══ SELECTED EXCERPT

Where $\lambda_j$ is the $j$'th eigenvalue and $\mathbf{u}_j$ is the corresponding eigenvector of $\hat{\mathbf{\Sigma}}$, such that the transformed input variables are given by

$$ \tilde{\mathbf{x}} = \Lambda^{-1/2}\mathbf{U}^T (\mathbf{x_i}-\hat{\mathbf{x}}), $$

where 

$$\mathbf{U} = (\mathbf{u}_1,...,\mathbf{U}_d)$$

$$\Lambda = \text{diag}(\lambda_1,...,\lambda_d).$$

It can be shown that the transformed dataset, $\tilde{D} = (\tilde{\mathbf{x}}_1,\tilde{\mathbf{x}}_2,...,\tilde{\mathbf{x}}_N,) $ has zero mean and a covariance matrix given by the unit matrix.

### Questions

$\star$ Generate a dataset $D$ by drawing $N = 1000$ random samples from the 2-dimensional multivariate normal PDF

$$ \mathcal{N}(\mathbf{x}; \mathbf{\mu},\mathbf{\Sigma}),\quad \text{where }\mathbf{\mu} = (2,5)\;\text{and}\;\mathbf{\Sigma} 
= \begin{bmatrix}2 & -1.2\\ -1.2 &3\end{bmatrix}
$$

$\star$ Show the empiric data, $D$, in a scatter plot and compute the estimated mean, $\hat{\mathbf{\mu}}$, and covariance matrix, $\hat{\mathbf{\Sigma}}$. You can use the np.mean and np.cov functions (np.cov has an optional  $\textit{bias}$ option, what should this be?).

════

TASK ITEM A:
Rewrite the stretch of rows from the line containing "What is the sum of all values?" through the end of the rows, replacing "sum" with "total" and keeping everything else the same. Leave the pictures out of your answer.

══ SOURCE MATERIAL

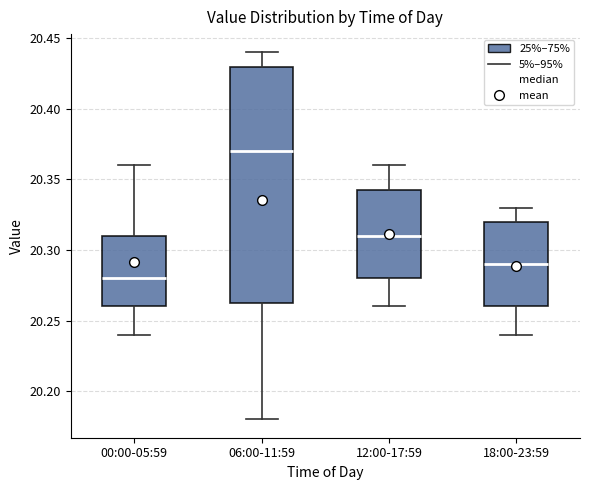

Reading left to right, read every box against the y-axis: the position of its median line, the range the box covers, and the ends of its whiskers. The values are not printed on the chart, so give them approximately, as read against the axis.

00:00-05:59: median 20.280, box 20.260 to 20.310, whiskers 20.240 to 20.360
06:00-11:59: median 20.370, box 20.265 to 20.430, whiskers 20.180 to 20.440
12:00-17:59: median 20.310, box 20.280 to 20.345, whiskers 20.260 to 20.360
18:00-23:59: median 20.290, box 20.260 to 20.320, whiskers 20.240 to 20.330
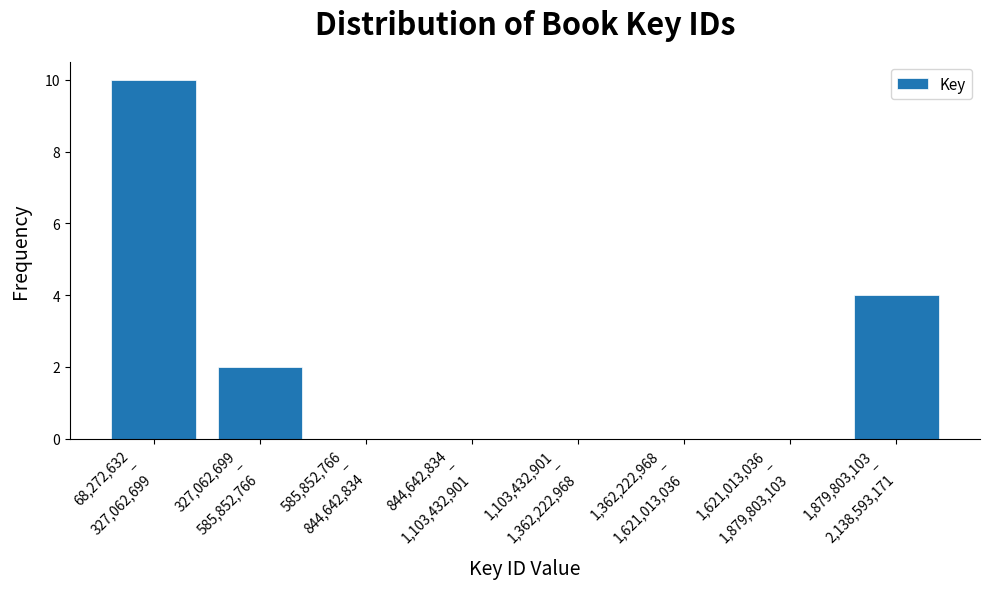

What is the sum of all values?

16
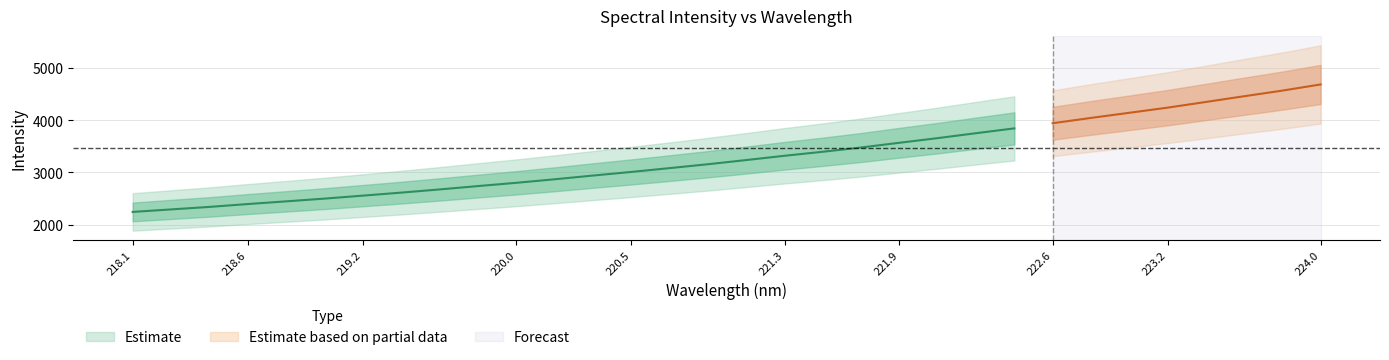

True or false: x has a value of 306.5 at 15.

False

════

TASK ITEM B:
Return word for word the stretch of the excerpt on transforming input variables from "It can be shown" through "the unit matrix.".

WRITTEN SOLUTION A:
What is the total of all values?

16

True or false: x has a value of 306.5 at 15.

False

WRITTEN SOLUTION B:
It can be shown that the transformed dataset, $\tilde{D} = (\tilde{\mathbf{x}}_1,\tilde{\mathbf{x}}_2,...,\tilde{\mathbf{x}}_N,) $ has zero mean and a covariance matrix given by the unit matrix.